COMP 630: Labs

Assignments

Is any kind of collaboration permitted on the labs?

You may work alone or in groups of up to three. You may not change teammates after the first lab without explicit permission of the instructor. Do not discuss code with anyone other than your partner and the course staff. The collaboration policy elaborates.

Overview

A crucial component of the course is the labs. You will implement (the interesting pieces of) a real operating system that will boot on a PC. The operating system is called JOS. (JOS was developed at MIT and has been used in courses at several other schools.)

JOS is simpler than Linux and Windows, but it includes most key operating systems abstractions, including a bootloader, memory protection, memory relocation, multiprogramming, a rudimentary file system, and a command shell.

JOS can be thought of as an exokernel, where the kernel implements a minimal set of core functionality that safely exports hardware resources to applications.
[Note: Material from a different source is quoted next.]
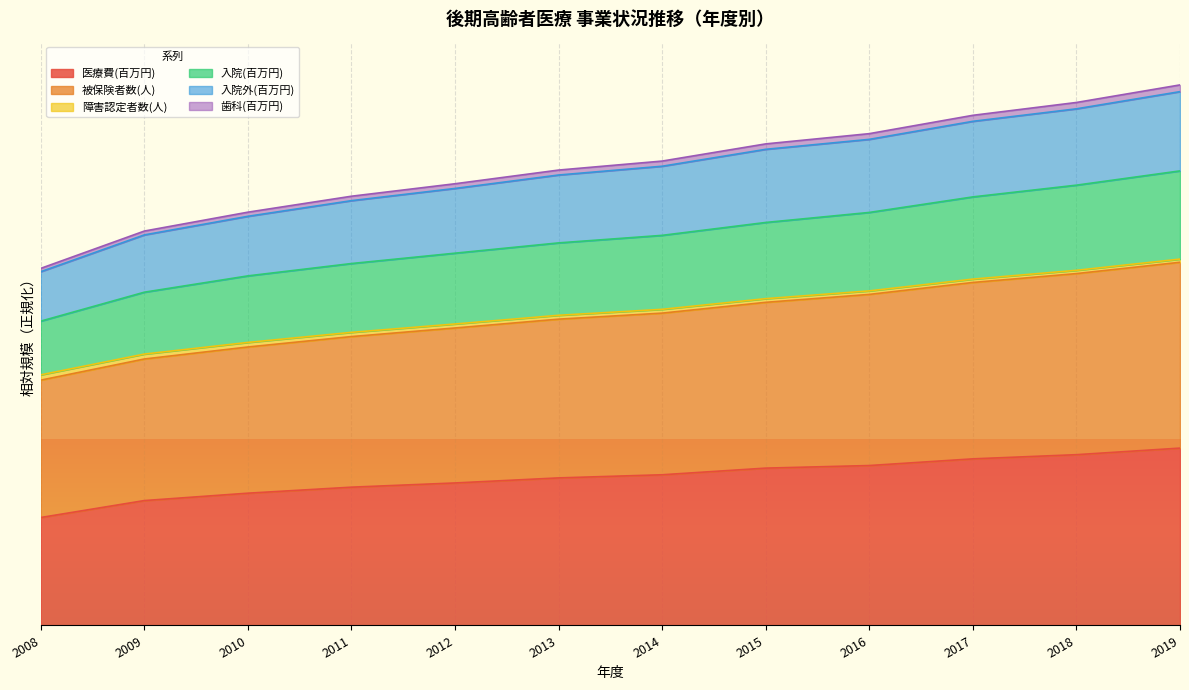

Between 2009 and 2014, which series saw the biggest shift?

入院外(百万円)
These low-level kernel interfaces may be inconvenient for user processes to use directly, so user processes will make use of a "library operating system" (libos) to abstract these low-level exported resources into more convenient programming abstractions.

Each lab in the series enhances the functionality of your operating system. Each lab builds on the previous one, so it is important that you design, build, and test carefully at each step. Carelessness in early labs will be costly down the road. There are not a lot of lines of code to write on this project; take the time to understand each phase before moving to the next one.